Facing this limitation and time crunch I switched gears and thought of the Panama Diaspora in the United States (FYI the Panamanian Parade is October 12th near the Brooklyn Museum). I quickly modified my algorithm spreadsheet with information for the Brooklyn parade, San Francisco, and a Diablo Rojo (iconic bus) in Washington DC. I stopped here due to time constraints, but can think of a dance group in Orlando and a “Reina” competition in Austin, Texas off the top of my head. There would of course be more data upon further research.
The map itself is ok considering the ease of use and total lack of previous experience:
https://www.easymapmaker.com/map/8d403dec03bbebb540b99e9164ef664b
6/10, would recommend for ease of use and if concerned with one particular country within their list, rather than a global map. Did not test more granular addresses, but seem to have this capability particularly in the United States.
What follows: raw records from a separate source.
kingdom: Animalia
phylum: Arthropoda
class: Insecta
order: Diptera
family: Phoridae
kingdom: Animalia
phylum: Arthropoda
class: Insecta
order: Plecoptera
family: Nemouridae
A personal Digital Humanities Definition
From the very beginning of our readings this week, I resonated with Pannapackers’ 2011 observation that Digital Humanities are now simply “the Thing” and the seeming inevitability of DH simply being “the humanities”. With the proliferation of digital tools and their applications towards enhancing the study and access of humanities, it became necessary to find a term to describe this emerging way of doing things. And although tools will continue to develop or evolve, the incorporation of digital tools with the humanities is here to stay.
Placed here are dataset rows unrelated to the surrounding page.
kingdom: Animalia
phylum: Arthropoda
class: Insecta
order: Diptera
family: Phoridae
I find Digital Humanities best as an umbrella term in which these different ideas and technologies can be more concretely defined within. For example, what are the applications of mapping software to express topics in the humanities, and how does one use them? What are common data visualization techniques and outputs that can be incorporated with better understanding of humanities related topics? What humanities topics in general may best be represented via digital means over the written word? And so on…
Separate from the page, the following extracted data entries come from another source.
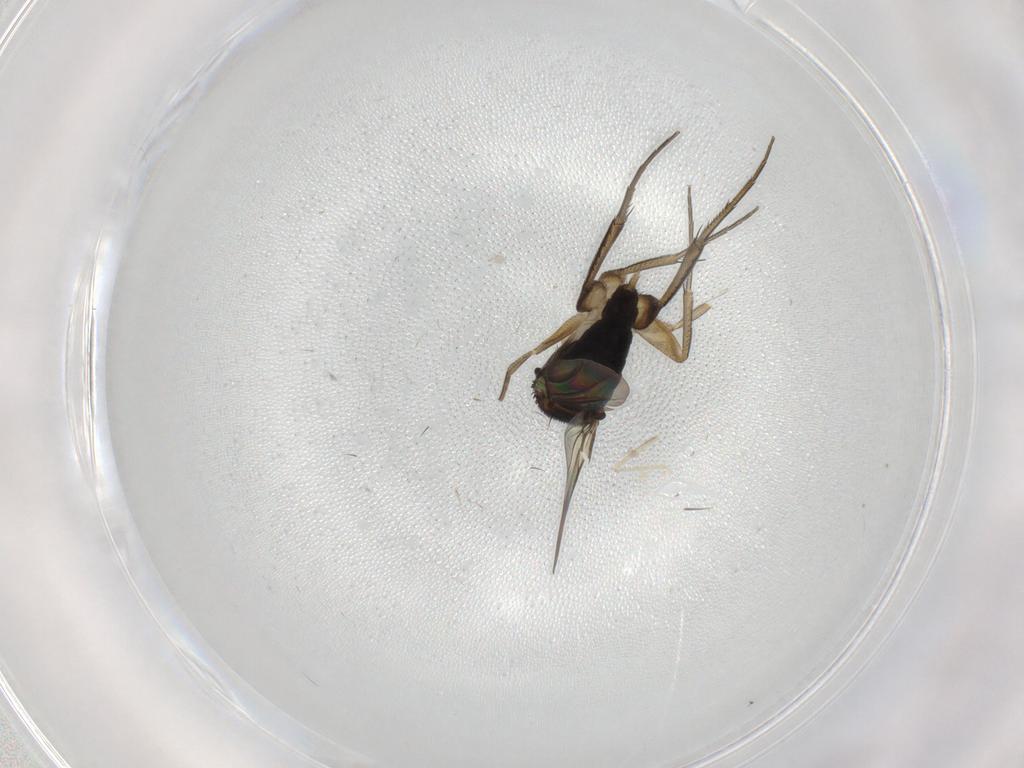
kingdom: Animalia
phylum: Arthropoda
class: Insecta
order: Diptera
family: Phoridae
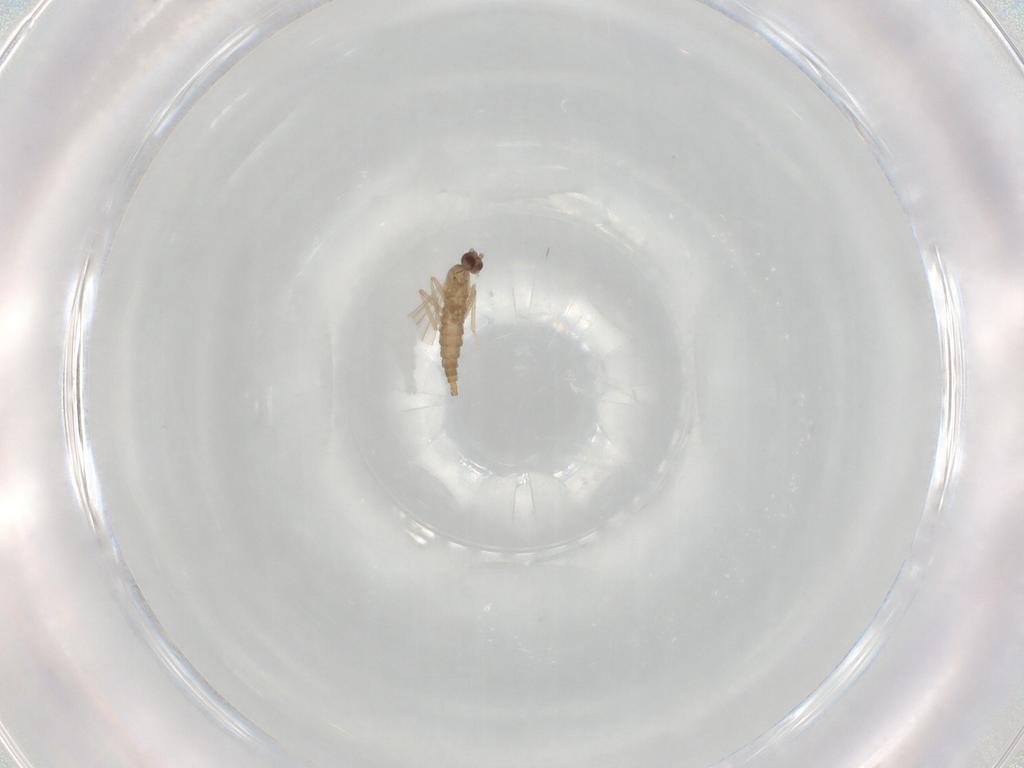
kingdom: Animalia
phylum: Arthropoda
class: Insecta
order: Diptera
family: Cecidomyiidae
I think that Digital Humanities is part of a wave of a burgeoning interdisciplinarity not just in academia, but those that are curious enough to explore and create. We are all increasingly participating across dynamic and collaborative media, so why not apply this to scholarship in order to truly lift whatever area of study is put out? Instead of waiting for “response papers” to add to the scholarly conversation, why not have the ability to comment and add to it now? And to open that ability up to anyone? Instead of a static article or book, why not have the ability to continually add or revise? Instead of limiting who publishes, why not open it to all?
How do the sites and projects reflect the issues in the readings
The sites and projects all reflect a way of presenting and providing access to different sets of data and information in a digital format. More specifically, Torn Apart/Separados speaks to a DH “that matters” and can bring about awareness of social issues to motivate action from the public. The Early Caribbean Digital Archive and Colored Conventions Project provides access to connect researchers and members of a diaspora to better understand that time in history, make connections today, and perhaps better understand themselves. They too seek to contribute to the decolonization of the archives and provide representation for traditionally marginalized voices from the past. The Reviews in Digital Humanities journal archive complements all of the readings in being able to browse through various DH projects that exemplify various aspects discussed within.